# Male or Female Scorpio Maurus



## signinsimple (Jan 17, 2009)

Couldn't find much useful info on how to sex these guys.  If someone could tell me whether this is a male or female and why, I'd appreciate it:


----------



## calum (Jan 17, 2009)

not sure how to sex this species, I think pectinal teeth counts are useless... mabye i'm getting mixed up. If these can be sexed by shape I'm gonna say male.


----------



## calum (Jan 17, 2009)

found this. 

On chelae of pedipalp
Heavier crenulation (roughness) on the cutting edge of male scorpion
Possible depression on the manus in male during mating season. Postulated to be used for holding the female chelae during the mating 'dance'
Thicker and more prominent ridge like carina in male
Pedipalp is longer and narrower than female in Heterometrus sp.
Pedipalp is shorter and wider in male of some Tityus sp, Scorpio maurus and some Buthus sp


----------



## signinsimple (Jan 18, 2009)

Thanks Calum, yeah this species seems to be pretty hard to sex.  I could not find a method on the internet that I could use conclusively either.  Any Scorpio Maurus fans out there who know how to?  Tell me the type of pic you need and I'll try to take it next time I see one of them out again (usually at night)


----------



## AshMashMash (Feb 9, 2009)

Sorry to bump an oldish thread, but there was no answer and the OP is active. 
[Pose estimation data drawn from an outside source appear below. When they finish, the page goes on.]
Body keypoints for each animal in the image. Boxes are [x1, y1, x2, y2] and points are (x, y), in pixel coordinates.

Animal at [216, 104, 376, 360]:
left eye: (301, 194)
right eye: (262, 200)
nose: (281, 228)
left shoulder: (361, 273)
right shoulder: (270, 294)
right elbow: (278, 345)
I would say male, the pectines look long to me. 

Look at this: 







And compare yours with my _female_ S. maurus:


----------



## Michiel (Feb 9, 2009)

pectinal tooth counts overlap in this species. The chelafinger lenght differs between males and females and you have to check the genital operculum. By the looks, I am not shure, of the GO and the space between the first pectinal teeth, and the shape of the pectines (not a very sharp V-shape) of it I think this is a female.
However, the chela are very bulbous, so I am not shure.....I am not into Scorpionids


----------



## signinsimple (Feb 9, 2009)

Thanks AshMash,

Your females pectives look (proportionally) longer than mine, actually.

Thanks also Michiel.

Sounds like the Jury is still hung on this one.  Anyone have any ideas?  I can post any kind of picture someone might need to sex this bugger, but I have done all sorts of searches and still cannot determine whether I have a male or female.  I'd kinda like to mate this one or ship him/her off to someone who can mate it ao any help would be appreciated.


----------



## Michiel (Feb 11, 2009)

went through my papers and docs, but I trew away the scorpionid stuff. Sorry dude, can't help you on this one, but luckily there are other members who can


----------



## signinsimple (Feb 15, 2009)

Thanks for trying anyway.  Not too many people (including me) seem too sure on how to sex this species.  I've not seen this particular scorp in over a week though, so I'm hoping it's chilling in a burrow.  I have a feeling it might be dead though as it's been over a year, it looked to be an adult when I got it, and it used to come out for a walk every night since I've had it.  This species is unfortunately short lived


----------



## ~Androctonus~ (Feb 15, 2009)

females are shine, males are not. i mean, females look brilliant, like they wet. males look dry, and have no shiny.
that's a "just a fast look" method, and 100% right.


----------



## Michiel (Feb 15, 2009)

~Androctonus~ said:


> females are shine, males are not. i mean, females look brilliant, like they wet. males look dry, and have no shiny.
> that's a "just a fast look" method, and 100% right.



I am sorry to say that this method is taxonomically crap. I do not want to be rude or anything, but this absolutely not 100 % right as you are saying. It might be a "fast look method" like you say, but what if a female is dirty an not shiny????? How do you deal with that problem?

PS. You wouldn't exepect everyone here to think that scorpiologists work like: Hey guys, this ones shiny, it must be a female!"......


----------



## signinsimple (Feb 16, 2009)

Well, It is shiny (just came out after over a week of hiding  )  But as I have no basis for comparison, that doesn't help much.  And from my 2 pictures up top, which does mine look like?  Shiny female or lusterless male?


----------



## Michiel (Feb 16, 2009)

you could send another member, Jeroen Kooijman, a PM. I am shure he can tell you what the sex is. 
Cheers, Michiel


----------